If we go back further, say to 5 million years, we see that temperatures have been colder but also more erratic during this period:
This figure is based on this paper:
• L. E. Lisiecki and M. E. Raymo, A Pliocene-Pleistocene stack of 57 globally distributed benthic δ18O records, Paleoceanography 20 (2005), PA1003.
Lisieki and Raymo combined measurements of oxygen isotopes in the shells of tiny sea creatures called foraminifera from 57 globally distributed deep sea sediment cores. But beware: they constructed this record by first applying a computer aided process to align the data in each sediment core. Then the resulting stacked record was tuned to make the positions of peaks and valleys match the known Milankovitch cycles in the Earth’s orbit. The temperature scale was chosen to match Vostok ice core data. So, there are a lot of theoretical assumptions built into this graph.
Going back 65 million years, we see how unusual the current glacial cycles are:
Click to make this graph bigger; it’s from:
• Robert Rohde, 65 million years of climate change, at Global Warming Art.
This graph shows the Earth’s temperature since the extinction of the dinosaurs about 65 million years ago—the end of the Mesozoic and beginning of the Cenozoic. At first the Earth warmed up, reaching its warmest 50 million years ago: the "Eocene Optimum". The spike before that labelled "PETM" is a fascinating event called the Paleocene-Eocene Thermal Maximum. At the end of the Eocene the Earth cooled rapidly and the Antarctic acquired year-round ice. After a warming spell near the end of the Oligocene, further cooling and an increasingly jittery climate led ultimately to the current age of rapid glacial cycles.
Why is the Earth’s climate so jittery nowadays? That’s a fascinating puzzle, which I’d like to discuss in the weeks to come.
Why did the Earth suddenly cool at the end of the Eocene 34 million years ago? One theory relies on the fact that this is when Antarctica first became separated from Australia and South America. After the Tasmanian Gateway between Australia and Antarctica opened, the only thing that kept water from swirling endlessly around Antarctica, getting colder and colder, was the connection between this continent and South America. South America seems to have separated from Antarctica around the end of the Eocene.

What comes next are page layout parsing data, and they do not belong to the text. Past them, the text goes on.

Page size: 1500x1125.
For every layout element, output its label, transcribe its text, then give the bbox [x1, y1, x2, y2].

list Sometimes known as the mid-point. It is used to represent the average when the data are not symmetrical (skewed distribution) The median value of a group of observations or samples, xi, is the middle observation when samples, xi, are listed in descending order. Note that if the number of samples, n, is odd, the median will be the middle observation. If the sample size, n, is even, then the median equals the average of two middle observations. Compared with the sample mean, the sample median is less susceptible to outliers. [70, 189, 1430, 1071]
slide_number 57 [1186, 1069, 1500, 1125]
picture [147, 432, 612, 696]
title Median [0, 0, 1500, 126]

In the early Eocene, Antarctica was fringed with a warm temperate to sub-tropical rainforest. But as the Eocene progressed it became colder, and by the start of the Oligocene it had deciduous forests and vast stretches of tundra. Eventually it became almost completely covered with ice.
Thanks to the ice albedo effect, an icy Antarctic tends to keep the Earth cooler. But is that the only or even the main explanation of the overall cooling trend over the last 30 million years? Scientists argue about this.
Going back further:
Here "Ma" or "mega-annum" means "million years". This chart was drawn from many sources; I got it from:
• Barry Saltzman, Dynamical Paleoclimatology: Generalized Theory of Global Climate Change, Academic Press, New York, 2002, fig. 1-3.
Among other things on this chart, you can sort of see hints of the Snowball Earth events that may have happened early in the Earth’s history. These are thought to have occurred during the Cryogenian period 850 to 635 million years ago, and also during the Huronian glaciation 2400 to 2100 million years ago. In both these events a large portion of the Earth was frozen—much more, it seems, than in the recent glacial periods! Ice albedo feedback plays a big role in theories of these events… though also, of course, there must be some explanation of why they ended.
As you can see, there’s a lot of things a really universal climate model might seek to explain. We don’t necessarily need to understand the whole Earth’s history to model it well now, but thinking about other eras is a good way to check our understanding of the present-day Earth.